October 4, 2022
Latent & Sensible Heat
Heat is the form of energy that flows or transfers from one object to another due to their temperature difference to establish the thermal balance. It can be categorized as sensible heat and latent heat. Sensible heat relates to the term “sense”. Therefore, it is the form of heat that can be felt or sensed due to the change of temperature with no change in pressure or volume. Latent heat, in contrast, is the “hidden” heat that is the energy absorbed or released by a substance resulting in the phase change at a fixed temperature which could be melting or boiling point or vice versa for the release of heat.
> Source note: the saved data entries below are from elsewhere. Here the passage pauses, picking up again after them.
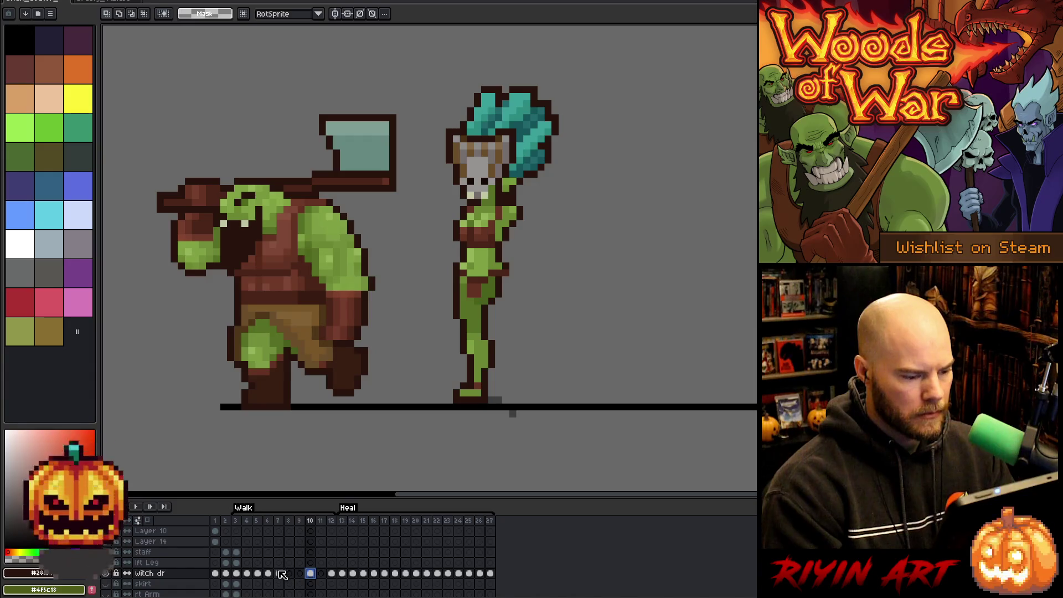
pyautogui.press('b')
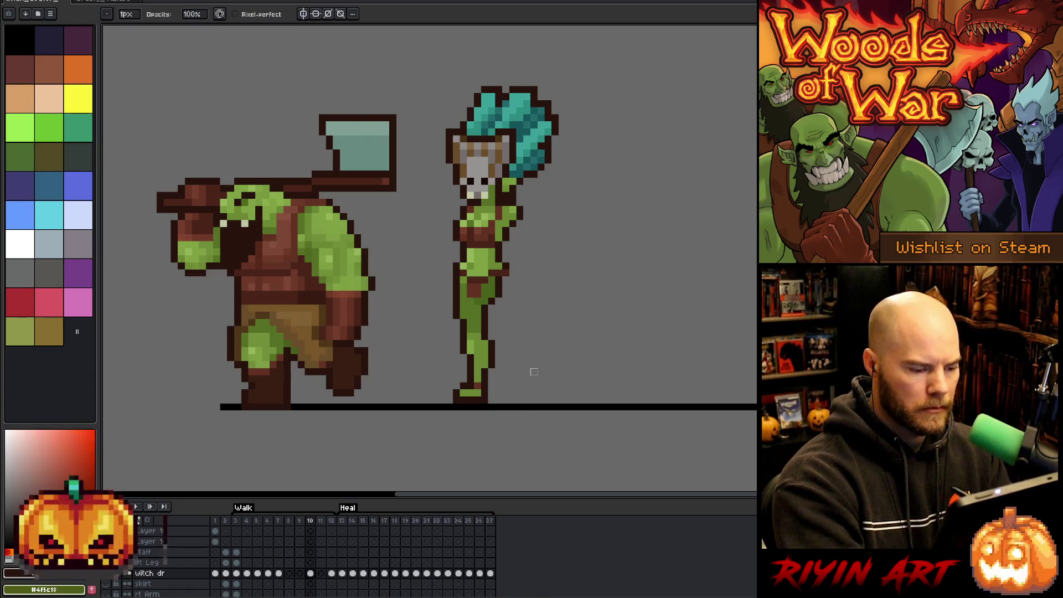
pyautogui.click(266, 521)
pyautogui.press('Right')
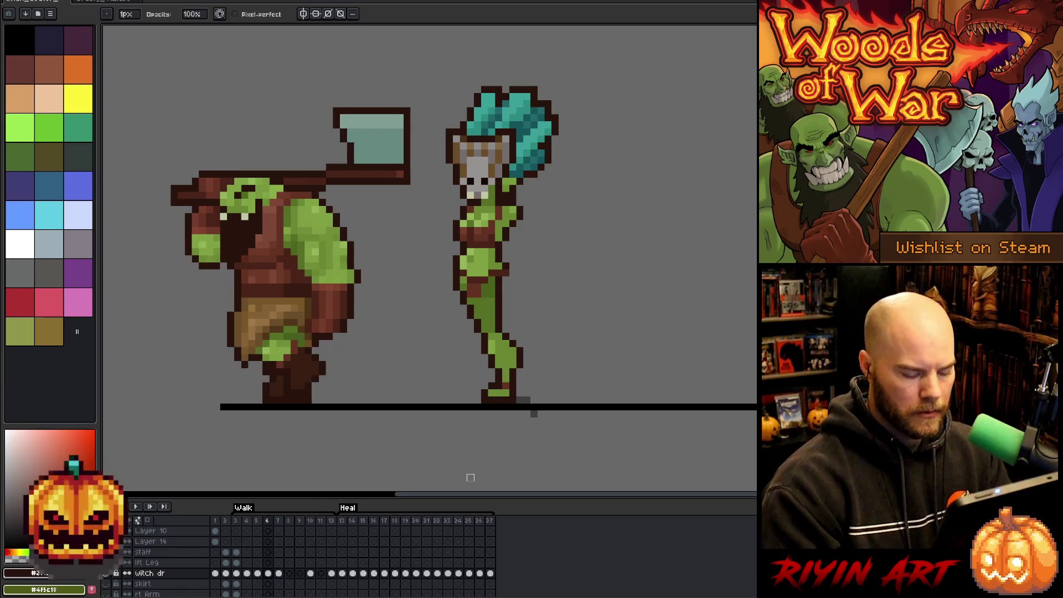
pyautogui.press('m')
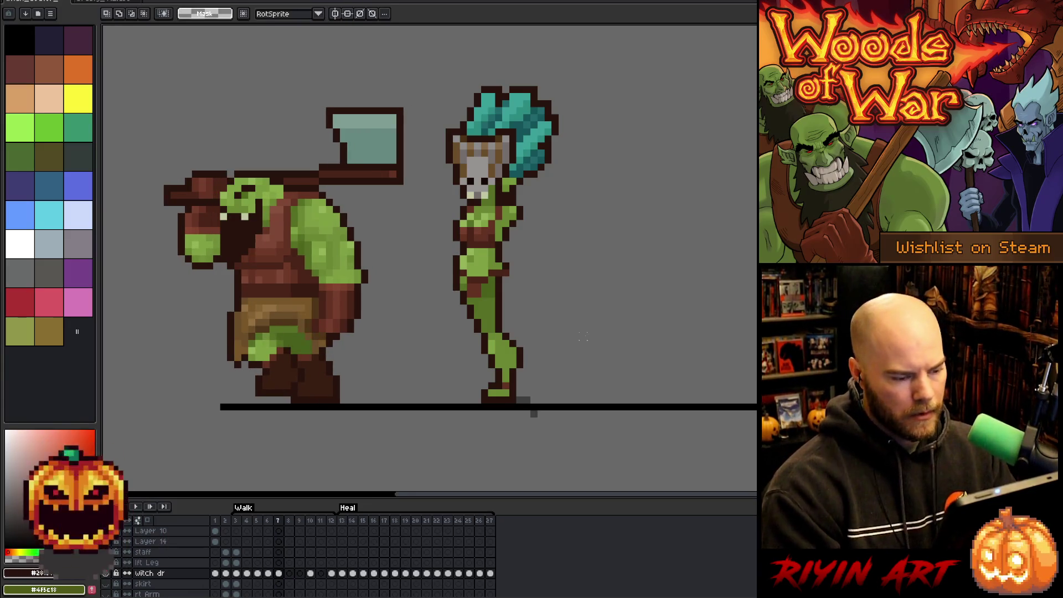
pyautogui.moveTo(496, 382); pyautogui.dragTo(481, 403)
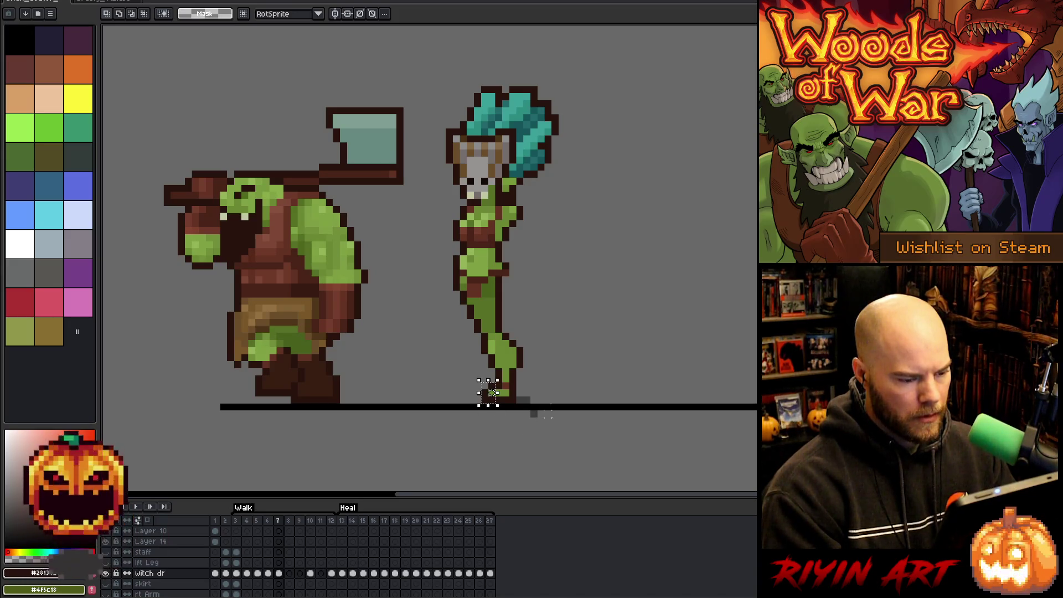
pyautogui.press('ctrl+d')
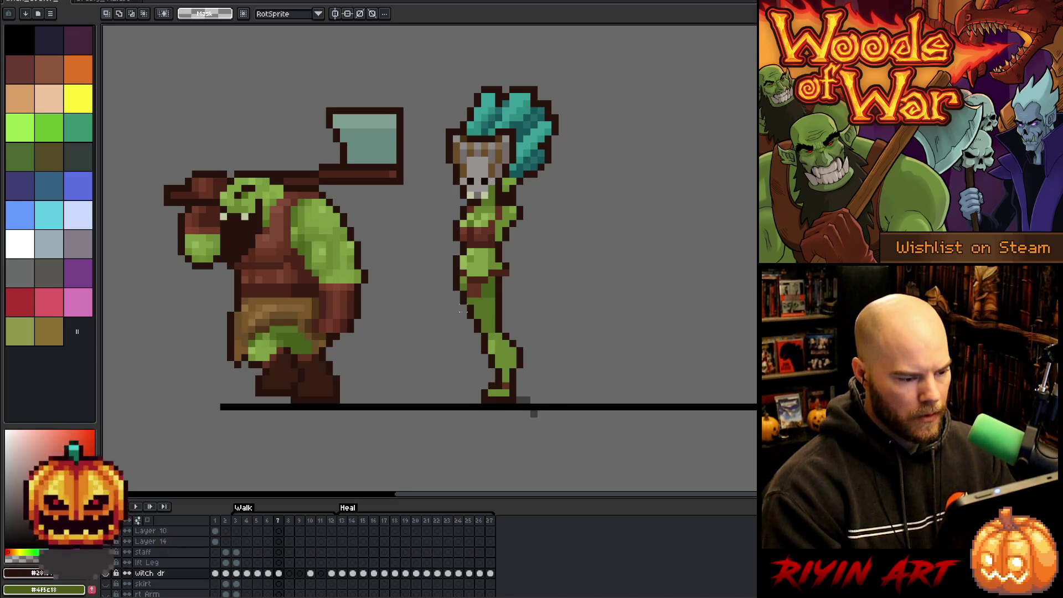
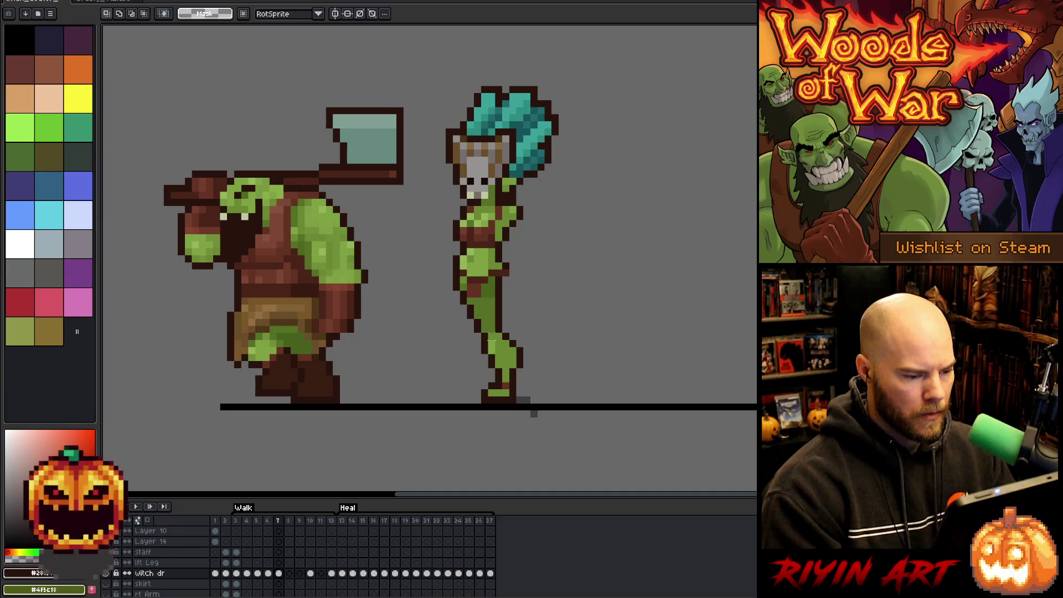
# Step: Move the witch's lower leg on frame 7 into a forward stride, foot further right
pyautogui.moveTo(569, 329); pyautogui.dragTo(457, 432)
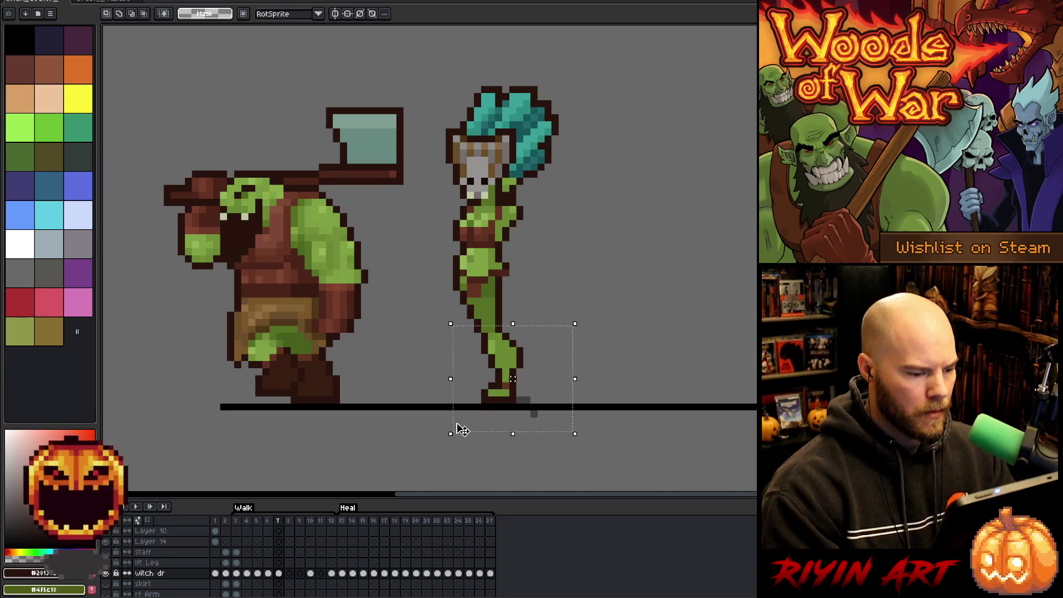
pyautogui.press('Right')
pyautogui.press('ctrl+d')
pyautogui.moveTo(618, 428); pyautogui.dragTo(437, 302)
During the latent phase, the thermal energy supplied/ released is used to overcome the intermolecular forces of the substance that are responsible to maintain its state. This results in a phase change of the object. The latent heat of crystallization is released when water turns into ice. During this exothermic reaction, 1g of water when frozen into 1g of ice releases 80 calories of heat. The heat released tends to make the water molecules more orderly and attain spatial symmetry. They slow down and eventually stick to each other to become denser than the ice making a liquid-liquid phase transition.
An unusual phenomenon observed in water is a negative thermal expansion which means water expands instead of contracting on freezing, making it less viscous on solidifying. Based on the arrangement of water molecules upon freezing, ice exists in 17 crystalline phases. One of the interesting applications based on the concept/ exploitation of latent heat is the presence of high-density water. The phase transition behaviour of water to maintain a high-density liquid is due to the co-occurrence of two processes. Firstly, the high density is due to the shortening of hydrogen bonds that allows more molecules within the given volume, and secondly continuation of asymmetrical arrangement. This interplay between bond orientation and density forms the basis of supercooled water.